After just a week of operations, the federal “cash for clunkers” program has used up the entire $1 billion it was allocated.
Does this make the program a rousing success? It depends on what its true aims were. If it was to give a boost to car dealers, who have been hard hit by the economic downturn, it has helped. If the goal, as the bill’s backers touted, was also to reduce oil consumption and greenhouse gas emissions, it is unclear that aim has been met.
Before putting more money into the program, members of Congress must find out if it is working.
Sens. Susan Collins and Dianne Feinstein, a California Democrat, have asked the Department of Transportation to assess the effectiveness of the incentive plan, officially called the Consumer Assistance to Recycle and Save, or CARS, program. Earlier this year, the senators sponsored legislation to create a stricter version of the program that included the purchase of used cars.

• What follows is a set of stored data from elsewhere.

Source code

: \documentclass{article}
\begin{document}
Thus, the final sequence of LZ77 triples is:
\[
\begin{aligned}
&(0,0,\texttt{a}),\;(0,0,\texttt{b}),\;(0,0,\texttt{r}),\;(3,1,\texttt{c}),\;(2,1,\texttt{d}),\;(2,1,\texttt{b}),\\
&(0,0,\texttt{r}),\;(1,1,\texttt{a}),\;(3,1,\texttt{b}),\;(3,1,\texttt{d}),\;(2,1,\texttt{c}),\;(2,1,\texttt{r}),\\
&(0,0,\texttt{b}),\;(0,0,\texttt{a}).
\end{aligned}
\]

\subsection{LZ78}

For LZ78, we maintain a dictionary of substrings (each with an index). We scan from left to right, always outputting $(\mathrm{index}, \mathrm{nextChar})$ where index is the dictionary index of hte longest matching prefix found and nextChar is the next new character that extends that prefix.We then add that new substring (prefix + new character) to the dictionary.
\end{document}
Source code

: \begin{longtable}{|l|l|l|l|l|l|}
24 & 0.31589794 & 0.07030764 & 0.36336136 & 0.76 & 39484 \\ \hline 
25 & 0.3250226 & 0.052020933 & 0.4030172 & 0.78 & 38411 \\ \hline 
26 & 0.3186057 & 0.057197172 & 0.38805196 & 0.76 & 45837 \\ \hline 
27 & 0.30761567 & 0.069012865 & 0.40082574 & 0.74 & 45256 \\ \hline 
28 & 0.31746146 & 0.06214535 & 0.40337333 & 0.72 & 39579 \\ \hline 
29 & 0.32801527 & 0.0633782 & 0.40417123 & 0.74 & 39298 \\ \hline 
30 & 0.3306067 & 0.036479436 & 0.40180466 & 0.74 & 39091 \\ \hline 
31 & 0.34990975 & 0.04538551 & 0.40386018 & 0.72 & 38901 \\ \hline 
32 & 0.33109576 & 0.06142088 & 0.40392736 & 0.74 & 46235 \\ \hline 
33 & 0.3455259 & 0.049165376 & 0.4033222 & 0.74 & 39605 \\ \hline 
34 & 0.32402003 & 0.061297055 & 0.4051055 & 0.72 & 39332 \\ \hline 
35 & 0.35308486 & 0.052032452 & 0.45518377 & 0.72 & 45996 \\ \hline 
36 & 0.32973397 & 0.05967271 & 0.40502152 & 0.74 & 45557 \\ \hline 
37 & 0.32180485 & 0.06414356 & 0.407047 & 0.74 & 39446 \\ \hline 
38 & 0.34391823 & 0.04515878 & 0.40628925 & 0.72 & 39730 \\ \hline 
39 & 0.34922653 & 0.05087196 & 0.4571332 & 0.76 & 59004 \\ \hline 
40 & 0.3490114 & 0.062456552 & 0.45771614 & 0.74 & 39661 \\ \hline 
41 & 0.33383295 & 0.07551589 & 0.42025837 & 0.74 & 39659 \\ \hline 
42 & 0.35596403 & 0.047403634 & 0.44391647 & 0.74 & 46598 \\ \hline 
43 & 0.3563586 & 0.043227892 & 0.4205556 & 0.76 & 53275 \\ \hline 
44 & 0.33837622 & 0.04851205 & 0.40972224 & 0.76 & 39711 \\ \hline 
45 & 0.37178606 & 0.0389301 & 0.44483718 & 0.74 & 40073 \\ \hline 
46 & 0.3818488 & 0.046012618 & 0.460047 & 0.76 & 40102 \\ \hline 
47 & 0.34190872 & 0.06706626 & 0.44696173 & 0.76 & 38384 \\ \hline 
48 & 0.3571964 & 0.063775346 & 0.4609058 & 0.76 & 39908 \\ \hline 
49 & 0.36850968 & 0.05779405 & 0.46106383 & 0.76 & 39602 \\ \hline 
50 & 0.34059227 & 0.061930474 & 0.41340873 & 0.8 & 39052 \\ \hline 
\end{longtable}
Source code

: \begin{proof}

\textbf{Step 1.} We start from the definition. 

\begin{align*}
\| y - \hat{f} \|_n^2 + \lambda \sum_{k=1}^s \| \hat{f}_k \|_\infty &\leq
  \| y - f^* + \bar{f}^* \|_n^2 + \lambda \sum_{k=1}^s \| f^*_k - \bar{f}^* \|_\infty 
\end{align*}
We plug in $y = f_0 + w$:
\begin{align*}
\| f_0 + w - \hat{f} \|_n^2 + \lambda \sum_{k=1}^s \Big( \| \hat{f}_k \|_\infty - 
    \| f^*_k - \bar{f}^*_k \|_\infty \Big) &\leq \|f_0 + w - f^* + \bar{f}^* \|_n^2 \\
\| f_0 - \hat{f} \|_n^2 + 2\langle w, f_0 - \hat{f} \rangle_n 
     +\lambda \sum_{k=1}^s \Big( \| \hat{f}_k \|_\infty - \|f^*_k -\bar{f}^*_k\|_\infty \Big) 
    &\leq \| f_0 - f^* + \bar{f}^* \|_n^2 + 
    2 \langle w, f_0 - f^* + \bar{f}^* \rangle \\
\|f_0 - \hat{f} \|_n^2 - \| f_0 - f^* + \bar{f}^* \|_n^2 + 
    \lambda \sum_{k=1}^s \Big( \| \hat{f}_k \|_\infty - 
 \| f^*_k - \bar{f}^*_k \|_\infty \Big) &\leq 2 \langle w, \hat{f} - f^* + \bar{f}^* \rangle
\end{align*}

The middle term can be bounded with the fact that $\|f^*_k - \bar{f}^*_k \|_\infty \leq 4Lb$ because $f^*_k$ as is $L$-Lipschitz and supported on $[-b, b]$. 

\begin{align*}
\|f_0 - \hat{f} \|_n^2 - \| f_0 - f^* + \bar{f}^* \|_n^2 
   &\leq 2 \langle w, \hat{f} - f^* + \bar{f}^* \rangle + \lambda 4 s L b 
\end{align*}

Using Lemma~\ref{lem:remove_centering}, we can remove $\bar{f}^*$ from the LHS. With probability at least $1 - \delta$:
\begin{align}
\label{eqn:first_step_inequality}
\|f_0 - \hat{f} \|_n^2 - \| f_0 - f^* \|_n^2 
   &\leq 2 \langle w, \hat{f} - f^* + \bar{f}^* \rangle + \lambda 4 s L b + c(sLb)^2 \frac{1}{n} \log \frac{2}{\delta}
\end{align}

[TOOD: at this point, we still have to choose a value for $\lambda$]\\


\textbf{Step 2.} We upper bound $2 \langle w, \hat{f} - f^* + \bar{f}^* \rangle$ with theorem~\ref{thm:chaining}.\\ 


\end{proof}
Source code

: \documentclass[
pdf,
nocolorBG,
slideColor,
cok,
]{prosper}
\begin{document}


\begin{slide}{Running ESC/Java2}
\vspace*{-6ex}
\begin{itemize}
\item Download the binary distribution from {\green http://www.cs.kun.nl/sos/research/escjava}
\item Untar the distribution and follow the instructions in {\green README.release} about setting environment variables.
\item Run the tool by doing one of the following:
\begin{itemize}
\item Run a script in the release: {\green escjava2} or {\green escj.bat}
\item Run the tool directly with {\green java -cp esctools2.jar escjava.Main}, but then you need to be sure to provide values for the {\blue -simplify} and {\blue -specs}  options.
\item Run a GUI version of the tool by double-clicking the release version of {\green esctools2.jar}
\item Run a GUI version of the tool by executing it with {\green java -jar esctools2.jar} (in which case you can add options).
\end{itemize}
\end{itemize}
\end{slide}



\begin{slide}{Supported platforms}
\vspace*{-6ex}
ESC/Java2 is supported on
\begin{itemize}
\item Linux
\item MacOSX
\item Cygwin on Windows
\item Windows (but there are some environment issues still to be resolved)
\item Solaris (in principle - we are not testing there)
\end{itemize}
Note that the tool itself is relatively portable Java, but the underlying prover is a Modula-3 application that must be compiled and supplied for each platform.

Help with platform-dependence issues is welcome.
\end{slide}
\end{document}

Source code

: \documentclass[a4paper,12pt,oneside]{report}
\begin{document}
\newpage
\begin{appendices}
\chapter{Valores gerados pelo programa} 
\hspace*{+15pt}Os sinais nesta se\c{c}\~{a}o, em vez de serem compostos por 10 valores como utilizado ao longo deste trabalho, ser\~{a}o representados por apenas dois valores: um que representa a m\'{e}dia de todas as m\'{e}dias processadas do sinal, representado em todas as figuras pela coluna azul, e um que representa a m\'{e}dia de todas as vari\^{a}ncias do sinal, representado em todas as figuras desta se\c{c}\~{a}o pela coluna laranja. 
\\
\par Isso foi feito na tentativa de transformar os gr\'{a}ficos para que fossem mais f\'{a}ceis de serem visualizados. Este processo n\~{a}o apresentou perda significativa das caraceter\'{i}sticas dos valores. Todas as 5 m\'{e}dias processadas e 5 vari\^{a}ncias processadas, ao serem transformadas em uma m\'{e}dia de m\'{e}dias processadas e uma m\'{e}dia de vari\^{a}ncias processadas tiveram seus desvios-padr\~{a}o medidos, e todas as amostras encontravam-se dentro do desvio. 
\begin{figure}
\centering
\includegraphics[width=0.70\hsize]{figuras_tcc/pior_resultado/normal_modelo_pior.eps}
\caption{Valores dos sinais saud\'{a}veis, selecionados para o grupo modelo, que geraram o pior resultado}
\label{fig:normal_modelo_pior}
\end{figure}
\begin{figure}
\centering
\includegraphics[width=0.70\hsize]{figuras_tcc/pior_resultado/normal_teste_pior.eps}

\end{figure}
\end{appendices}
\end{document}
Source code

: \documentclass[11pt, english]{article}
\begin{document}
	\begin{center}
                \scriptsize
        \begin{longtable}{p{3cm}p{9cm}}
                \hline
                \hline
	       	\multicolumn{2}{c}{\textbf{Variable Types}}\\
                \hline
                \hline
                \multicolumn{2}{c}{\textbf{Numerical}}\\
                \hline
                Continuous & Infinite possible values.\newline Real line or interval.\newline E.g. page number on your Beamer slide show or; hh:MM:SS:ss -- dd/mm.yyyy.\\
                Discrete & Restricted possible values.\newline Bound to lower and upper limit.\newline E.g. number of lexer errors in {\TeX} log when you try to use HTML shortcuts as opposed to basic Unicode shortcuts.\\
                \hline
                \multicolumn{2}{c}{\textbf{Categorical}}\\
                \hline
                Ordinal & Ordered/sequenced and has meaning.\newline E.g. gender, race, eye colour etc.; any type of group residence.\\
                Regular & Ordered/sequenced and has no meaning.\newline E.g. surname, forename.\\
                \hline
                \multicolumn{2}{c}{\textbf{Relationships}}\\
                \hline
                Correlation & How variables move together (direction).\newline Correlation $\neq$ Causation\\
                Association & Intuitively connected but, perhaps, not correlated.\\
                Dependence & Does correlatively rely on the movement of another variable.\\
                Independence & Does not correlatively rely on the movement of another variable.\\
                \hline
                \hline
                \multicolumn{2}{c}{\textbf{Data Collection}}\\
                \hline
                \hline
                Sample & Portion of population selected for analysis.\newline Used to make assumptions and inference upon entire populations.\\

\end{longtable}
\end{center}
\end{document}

Under CARS, drivers can get up to $4,500 for trading in an older, less fuel-efficient vehicle for a new one that gets better gas mileage. The trade-in must be scrapped. The response has been overwhelming.
A Bangor Ford dealer has sold 70 cars and trucks under the program. A GMC dealer has sold about 40. The two dealers estimate they are owed a total of nearly $500,000 by the federal government for the “clunkers” they will take in. The U.S. Department of Transportation says that reimbursements for paperwork already submitted will be forthcoming.
Additional money is needed if the program is to continue, however. The U.S. House voted Friday to allocate $2 billion in stimulus money to the program. The Senate is now considering doing the same.
Part one of the program — stimulating auto sales — appears to have worked phenomenally. Now lawmakers must find out if their second goal — reducing oil consumption — is also being achieved.
Sens. Collins and Feinstein have asked for the transportation department for detailed information on the vehicles purchased and traded in. For example, what is the average age and fuel economy of the vehicles that have been traded in? What about the average fuel efficiency of the cars purchased? What is the difference, on average, between the vehicle traded in and the one purchased by vehicle class?
Clearly, the cash for clunkers program is very popular and Congress should not lose momentum by a long delay in deciding whether and how to continue the program. But it shouldn’t simply pour more money into it without knowing what it is getting in return.
Raising the fuel economy standards, as Sens. Collins and Feinstein call for, will help ensure the legislation’s oil consumption and emissions reduction goals are met. Under the current program, a fuel economy improvement of only 2 miles per gallon is needed to be eligible for a voucher. Including used cars, another proposal from the senators, will ensure that lower-income families can also take advantage of the program.